▶ **Exercise details**
Among the lines below, take the one holding "полезности подобных экранов. Они созданы для", the one holding "หยิบใส่ตะกร้า", and all lines between them. Set them down exactly.

▶ **Input data**

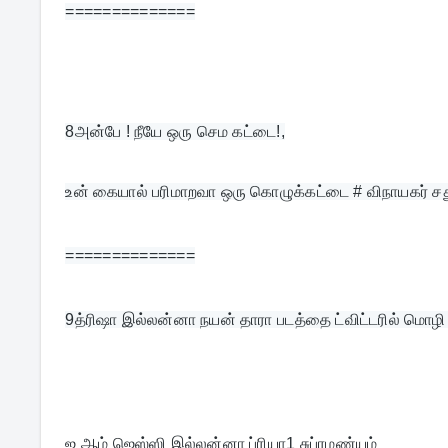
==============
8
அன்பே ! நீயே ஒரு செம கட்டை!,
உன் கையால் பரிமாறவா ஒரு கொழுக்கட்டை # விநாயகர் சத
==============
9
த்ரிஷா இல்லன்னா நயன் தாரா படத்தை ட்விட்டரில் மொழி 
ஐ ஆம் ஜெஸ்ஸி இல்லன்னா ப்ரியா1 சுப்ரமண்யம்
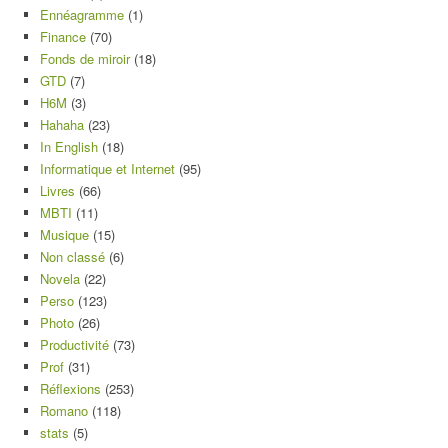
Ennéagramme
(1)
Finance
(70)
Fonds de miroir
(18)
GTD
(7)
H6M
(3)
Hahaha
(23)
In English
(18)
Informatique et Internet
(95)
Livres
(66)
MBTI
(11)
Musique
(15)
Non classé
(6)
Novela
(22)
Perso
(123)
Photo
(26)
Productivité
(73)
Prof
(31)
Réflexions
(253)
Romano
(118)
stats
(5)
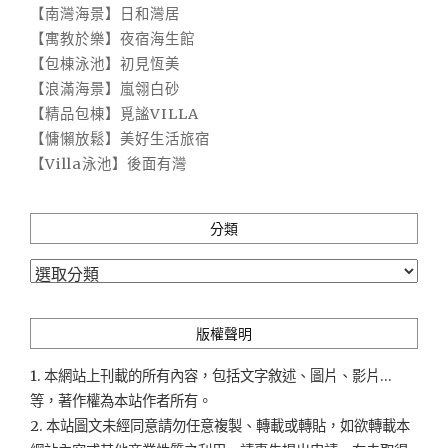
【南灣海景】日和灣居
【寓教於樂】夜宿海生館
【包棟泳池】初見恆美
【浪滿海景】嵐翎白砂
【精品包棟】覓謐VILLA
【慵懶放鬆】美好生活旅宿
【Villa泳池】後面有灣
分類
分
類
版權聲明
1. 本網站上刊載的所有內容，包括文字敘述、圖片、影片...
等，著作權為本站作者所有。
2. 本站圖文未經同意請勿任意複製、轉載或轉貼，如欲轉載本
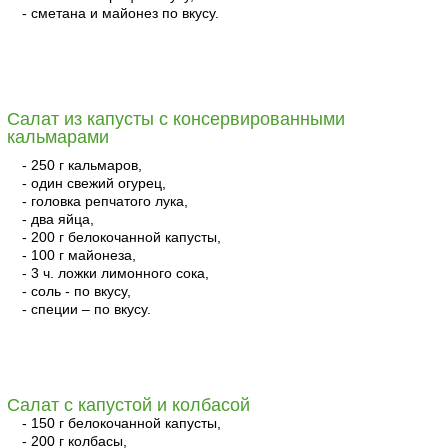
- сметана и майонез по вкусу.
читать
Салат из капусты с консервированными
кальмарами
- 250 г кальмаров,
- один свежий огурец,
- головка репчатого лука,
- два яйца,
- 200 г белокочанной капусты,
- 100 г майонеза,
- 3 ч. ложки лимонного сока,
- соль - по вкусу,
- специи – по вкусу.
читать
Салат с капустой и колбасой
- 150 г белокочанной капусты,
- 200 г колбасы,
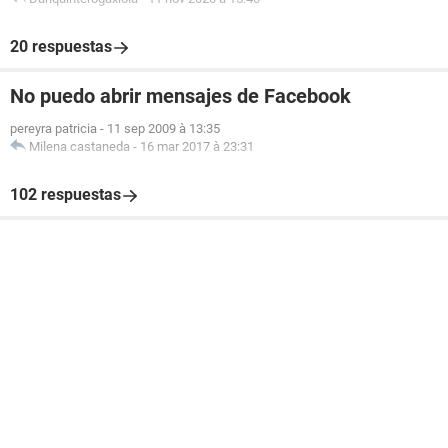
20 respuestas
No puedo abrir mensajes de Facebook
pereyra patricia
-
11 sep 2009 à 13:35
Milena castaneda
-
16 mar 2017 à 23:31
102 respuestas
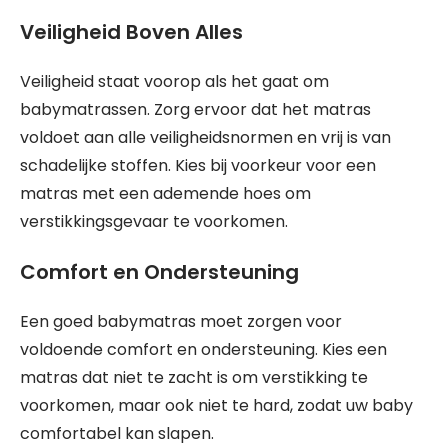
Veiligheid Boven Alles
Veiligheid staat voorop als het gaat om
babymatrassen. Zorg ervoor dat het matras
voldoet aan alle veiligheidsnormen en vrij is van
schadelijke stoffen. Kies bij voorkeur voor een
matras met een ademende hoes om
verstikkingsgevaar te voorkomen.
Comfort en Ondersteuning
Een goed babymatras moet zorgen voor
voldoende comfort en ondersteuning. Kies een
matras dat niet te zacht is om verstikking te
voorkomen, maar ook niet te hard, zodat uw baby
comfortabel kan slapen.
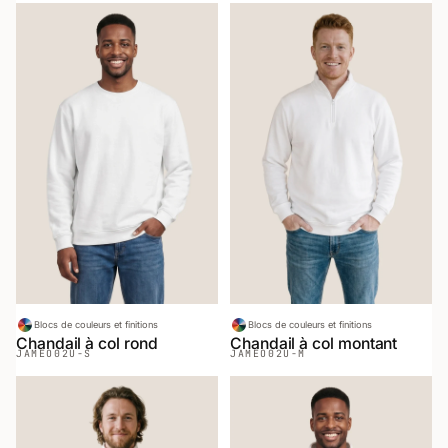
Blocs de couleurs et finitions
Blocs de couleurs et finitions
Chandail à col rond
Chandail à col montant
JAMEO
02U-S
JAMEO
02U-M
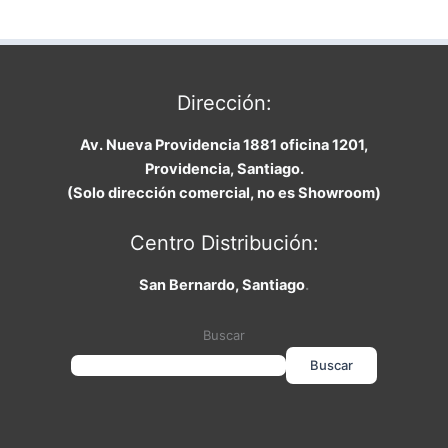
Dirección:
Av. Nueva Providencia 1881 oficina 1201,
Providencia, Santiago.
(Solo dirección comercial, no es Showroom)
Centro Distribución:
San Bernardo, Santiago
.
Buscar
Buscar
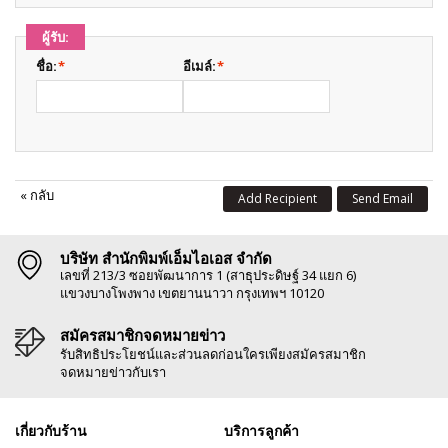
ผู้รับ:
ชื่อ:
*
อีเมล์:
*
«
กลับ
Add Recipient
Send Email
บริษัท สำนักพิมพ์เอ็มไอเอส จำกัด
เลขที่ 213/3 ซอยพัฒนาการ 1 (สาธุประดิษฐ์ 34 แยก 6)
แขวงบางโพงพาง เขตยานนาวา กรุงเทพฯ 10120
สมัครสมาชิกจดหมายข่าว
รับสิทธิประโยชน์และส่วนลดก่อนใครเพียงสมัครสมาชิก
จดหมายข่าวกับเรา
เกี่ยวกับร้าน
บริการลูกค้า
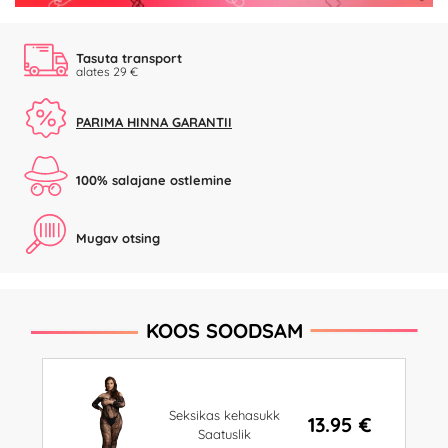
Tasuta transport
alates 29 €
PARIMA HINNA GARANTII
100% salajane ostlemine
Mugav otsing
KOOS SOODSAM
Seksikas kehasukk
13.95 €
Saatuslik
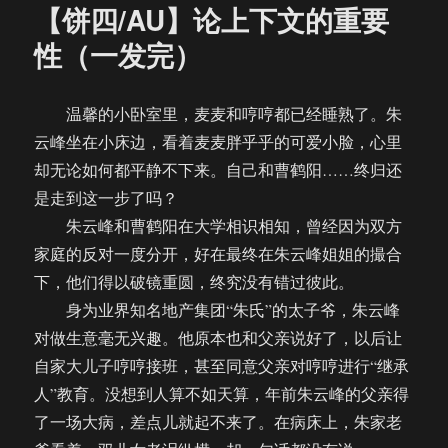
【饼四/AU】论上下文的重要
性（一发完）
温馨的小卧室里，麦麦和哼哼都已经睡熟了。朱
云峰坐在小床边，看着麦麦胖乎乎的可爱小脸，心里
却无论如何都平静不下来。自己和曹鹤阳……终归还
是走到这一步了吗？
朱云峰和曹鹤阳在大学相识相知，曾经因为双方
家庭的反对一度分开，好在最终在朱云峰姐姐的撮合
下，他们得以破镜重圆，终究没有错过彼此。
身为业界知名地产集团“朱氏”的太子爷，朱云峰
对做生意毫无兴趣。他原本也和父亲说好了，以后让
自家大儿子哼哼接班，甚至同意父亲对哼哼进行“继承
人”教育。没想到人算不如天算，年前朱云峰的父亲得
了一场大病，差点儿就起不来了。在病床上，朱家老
* * *
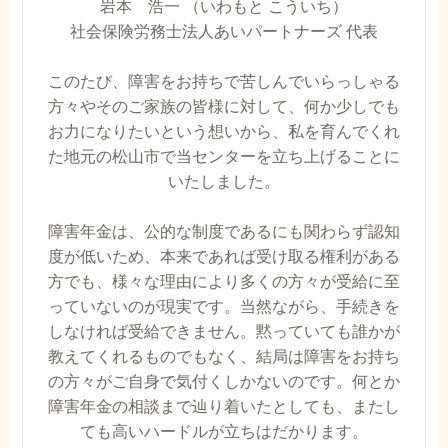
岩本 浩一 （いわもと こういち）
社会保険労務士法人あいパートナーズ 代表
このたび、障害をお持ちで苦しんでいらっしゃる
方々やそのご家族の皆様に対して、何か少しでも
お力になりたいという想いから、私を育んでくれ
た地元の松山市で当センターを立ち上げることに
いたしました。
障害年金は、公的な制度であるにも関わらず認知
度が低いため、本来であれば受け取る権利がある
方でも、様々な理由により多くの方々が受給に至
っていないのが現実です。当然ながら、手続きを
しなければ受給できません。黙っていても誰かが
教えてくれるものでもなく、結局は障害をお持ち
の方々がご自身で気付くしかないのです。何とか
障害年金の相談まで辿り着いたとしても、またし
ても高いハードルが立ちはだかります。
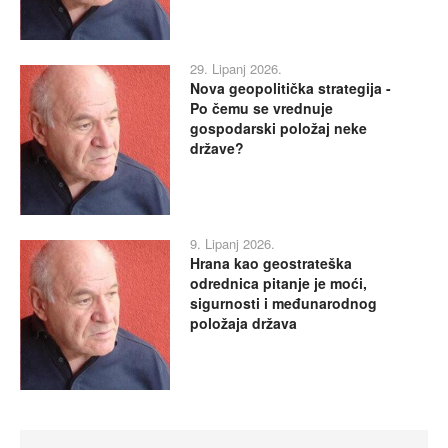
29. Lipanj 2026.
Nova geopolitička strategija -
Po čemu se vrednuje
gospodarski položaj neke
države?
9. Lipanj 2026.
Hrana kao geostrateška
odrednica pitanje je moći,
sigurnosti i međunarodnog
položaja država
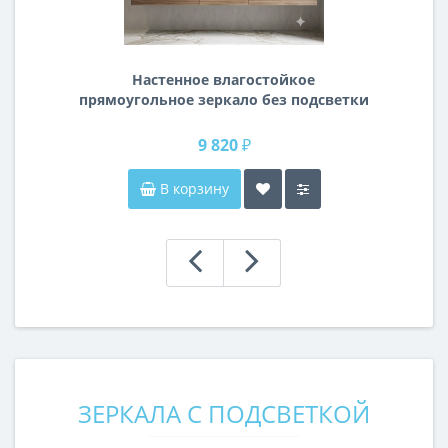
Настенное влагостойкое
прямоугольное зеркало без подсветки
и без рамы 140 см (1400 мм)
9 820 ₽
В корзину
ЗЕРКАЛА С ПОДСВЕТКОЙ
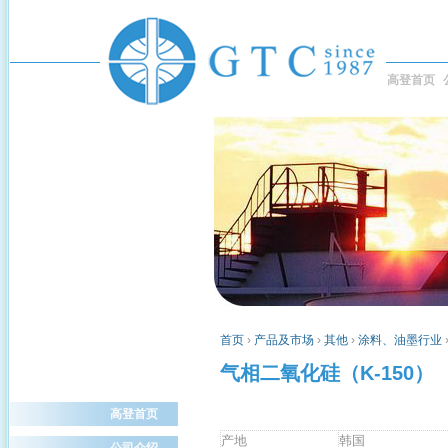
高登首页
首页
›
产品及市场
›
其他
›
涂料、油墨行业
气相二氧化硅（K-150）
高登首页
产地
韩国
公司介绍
--
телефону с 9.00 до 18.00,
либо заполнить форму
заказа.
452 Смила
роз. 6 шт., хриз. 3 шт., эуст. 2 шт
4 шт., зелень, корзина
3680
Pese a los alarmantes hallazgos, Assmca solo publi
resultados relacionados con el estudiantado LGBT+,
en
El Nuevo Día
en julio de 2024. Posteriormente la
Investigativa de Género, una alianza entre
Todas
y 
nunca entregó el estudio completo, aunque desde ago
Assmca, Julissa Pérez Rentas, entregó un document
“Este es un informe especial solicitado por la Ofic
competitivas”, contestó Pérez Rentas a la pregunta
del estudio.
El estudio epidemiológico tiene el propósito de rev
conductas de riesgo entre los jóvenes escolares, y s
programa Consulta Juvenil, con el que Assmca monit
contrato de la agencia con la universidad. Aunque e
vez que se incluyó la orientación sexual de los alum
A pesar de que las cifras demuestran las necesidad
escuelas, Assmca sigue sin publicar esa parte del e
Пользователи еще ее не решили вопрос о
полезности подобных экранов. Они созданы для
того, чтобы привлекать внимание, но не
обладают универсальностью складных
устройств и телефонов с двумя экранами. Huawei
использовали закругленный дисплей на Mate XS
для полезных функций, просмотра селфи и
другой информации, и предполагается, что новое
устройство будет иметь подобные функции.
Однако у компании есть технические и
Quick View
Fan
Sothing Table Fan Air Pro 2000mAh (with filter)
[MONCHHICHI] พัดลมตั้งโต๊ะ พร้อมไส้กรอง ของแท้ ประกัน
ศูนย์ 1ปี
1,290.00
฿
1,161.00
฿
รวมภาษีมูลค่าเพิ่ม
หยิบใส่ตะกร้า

▶ **Task solution**
полезности подобных экранов. Они созданы для
того, чтобы привлекать внимание, но не
обладают универсальностью складных
устройств и телефонов с двумя экранами. Huawei
использовали закругленный дисплей на Mate XS
для полезных функций, просмотра селфи и
другой информации, и предполагается, что новое
устройство будет иметь подобные функции.
Однако у компании есть технические и
Quick View
Fan
Sothing Table Fan Air Pro 2000mAh (with filter)
[MONCHHICHI] พัดลมตั้งโต๊ะ พร้อมไส้กรอง ของแท้ ประกัน
ศูนย์ 1ปี
1,290.00
฿
1,161.00
฿
รวมภาษีมูลค่าเพิ่ม
หยิบใส่ตะกร้า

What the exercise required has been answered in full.